So sorry to hear this, we had the same with one of our older cats. Sending you hugs x


----------



## Shady (30 July 2017)

So sorry to read this View, iv'e had Siamese and Oriental cats in my life since i left home at 16, they will always be my first passion, if it's any consolation, it is better that cats go quickly with renal failure, i have experienced some upsetting slow declines and the end result is sadly still the same . RIP lovely Camilla, hugs to you View xxxx


----------



## splashgirl45 (30 July 2017)

sorry to see this,but at least she went quickly, which was good for her but not for you..its always a shock when they go and i still miss my lurcher every day even though she went in september and i have 2 other dogs to focus on....hugs for you....


----------



## View (30 July 2017)

Thank you all.

We were lucky to find a vet that respected our wishes.  Once the light had gone from her eyes, there was only one thing to do, and she went peacefully being cuddled.

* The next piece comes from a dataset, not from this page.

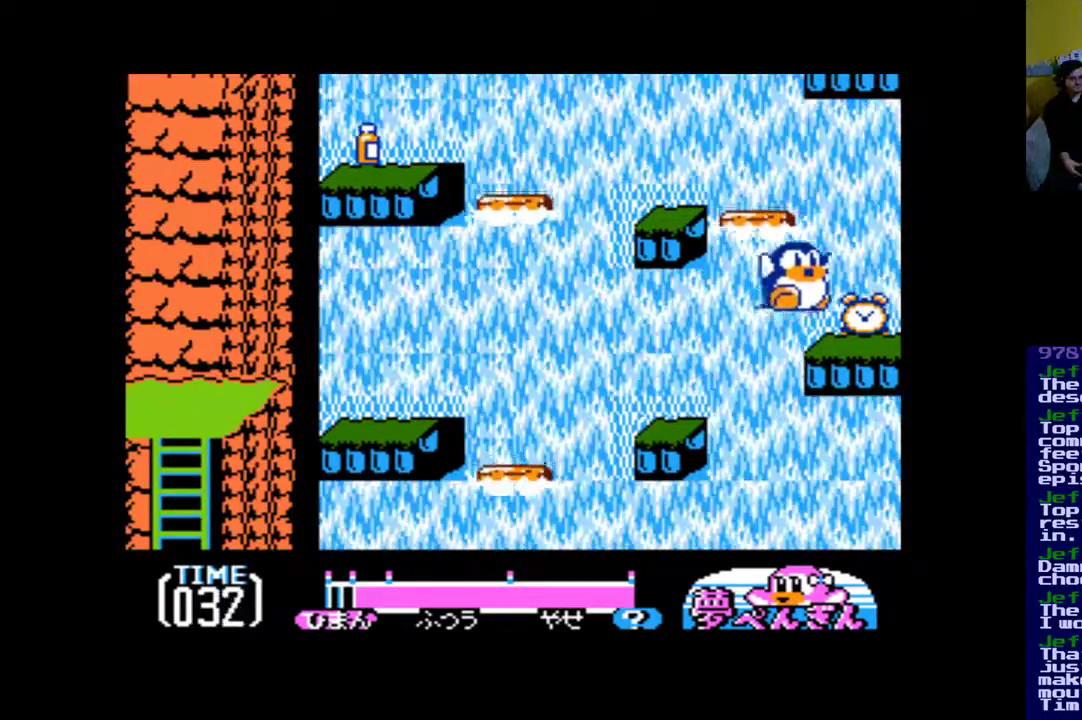
{"buttons": ["DPAD_RIGHT"], "events": [[417, "B", "up"]]}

She was such a character.  We will all miss her reminding us that it's her dinner time and looking disapprovingly if we are sitting in the chair where she wants to sit.


----------



## Mrs B (30 July 2017)

I am sorry, View. 

Our cats are the heart of our house and it's always so hard when you have to give them back. I'd have made the same decision as you and have done several times when many would think it was too early. But I knew and they knew it was time.
Sleep tight, Camilla. 

Can we see come photos of the lovely girl when you're ready?


----------



## Peregrine Falcon (30 July 2017)

So sorry. Sleep well puss. X


----------



## Doormouse (30 July 2017)

I'm so sorry, it is so hard losing any animal and I as a Siamese owner (although she sees it that she is an owner of a human) know what huge characters they are and can imagine the awful silence in the house today. Do hope you feel better soon.


----------



## Lindylouanne (31 July 2017)

View I am really sorry that you have lost Camilla. Our animals are such a huge part of our lives that they are really missed once they pass. RIP Camilla. L xx


----------



## Blanche (2 August 2017)

Hugs to you both , RIP Camilla.


----------